In the early days, test kits were extremely hard to come by, so they tested the most vulnerable — the elderly and people with underlying health conditions. Turnaround times for results were slow, sometimes taking up to 7 days, and without a positive result, infected, but asymptomatic people were unaware of their need to isolate, potentially contributing to the spread.

As more kits eventually became available, public health also stepped up to provide more widespread testing, setting up mobile sites across the community.

It was grueling work, a lot of it done outdoors in the South Georgia heat and humidity.

“Our employees endured some grueling conditions for hours at the time,” Ruis says. “Temps in the 90s, humidity, wearing PPE head to toe.”

At the height they were performing 600 tests a day.

“I’m proud to say we performed over 50,000 tests outdoors, and while we had a few people who overdid it in the heat, nothing was too serious. I am unaware of any employees who developed COVID-19 as a result of testing the public,” he says.

Tracking down cases
Another way public health worked to slow the spread was by making sure people who did contract COVID-19 stayed in isolation, tracking down others who may have been exposed and encouraging them to quarantine and get tested.

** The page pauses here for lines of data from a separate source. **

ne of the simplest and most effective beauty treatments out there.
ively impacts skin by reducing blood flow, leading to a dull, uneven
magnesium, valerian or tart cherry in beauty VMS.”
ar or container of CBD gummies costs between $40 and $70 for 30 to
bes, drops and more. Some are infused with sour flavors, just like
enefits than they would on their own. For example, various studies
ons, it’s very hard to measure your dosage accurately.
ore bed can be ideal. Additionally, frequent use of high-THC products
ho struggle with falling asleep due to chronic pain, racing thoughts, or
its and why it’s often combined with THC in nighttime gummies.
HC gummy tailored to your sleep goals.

The Southwest District’s epidemiology staff normally consists of about three people who deal with communicable diseases and in the first few weeks of the pandemic, they were able to handle the workload.

That didn’t last long.

“At that time, even the CDC was saying that we would probably reach a point when we wouldn’t be able to do all the case investigations and the contact tracing and we’d just have to mitigate,” Ruis remembers.

To try and keep up, staff were repurposed and temporary workers hired. Some nonessential public health services, like immunization clinics and some women’s clinics, had to be put on hold. Staff racked up hours and hours of overtime, working nights and weekends.

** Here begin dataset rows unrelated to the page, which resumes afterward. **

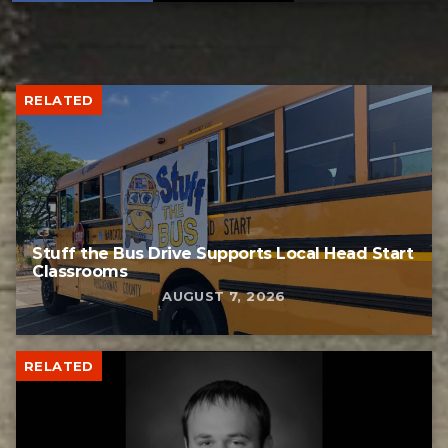
RELATED
Stuff the Bus Drive Supports Local Head Start
Classrooms
AUGUST 7, 2026
RELATED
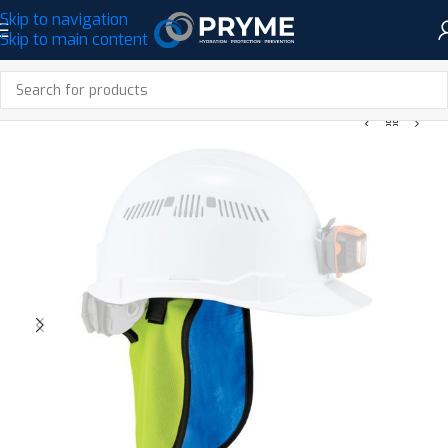
Skip to navigation
Skip to main content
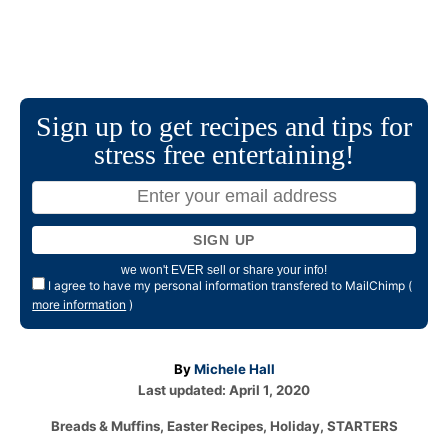
Sign up to get recipes and tips for
stress free entertaining!
we won't EVER sell or share your info!
I agree to have my personal information transfered to MailChimp (
more information
)
A
By
Michele Hall
P
u
Last updated:
April 1, 2020
o
t
C
Breads & Muffins
,
Easter Recipes
,
Holiday
,
STARTERS
s
h
a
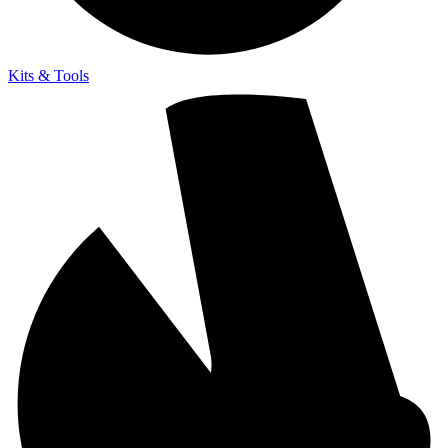
Kits & Tools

“At one point, all of our RNs were involved in case investigations,” Ruis says. “They are hard-working, dedicated and compassionate people, but they were getting worn kind of thin.”

Finally in May, the state announced they would recruit and hire new staff solely dedicated to contact tracing and case investigations. Hundreds were hired, about 50 of those going to the Southwest District.

By the fall, that staff was still sending texts and calling an average of 500 people in the district still in quarantine.

The way forward
As the number of COVID-19 cases in Southwest Georgia began to wane mid-summer, public health needed to get back to business.

“This pandemic pretty quickly shed a light on the susceptibility of vulnerable populations,” he says.

The most important job in public health is figuring out how to make vulnerable populations less so, Ruis says. What can be done to help people better manage chronic diseases? How can we improve people’s access to care? How can we improve people’s living and working conditions?

“Public health has a role in being a voice and a force to ensure changes occur.”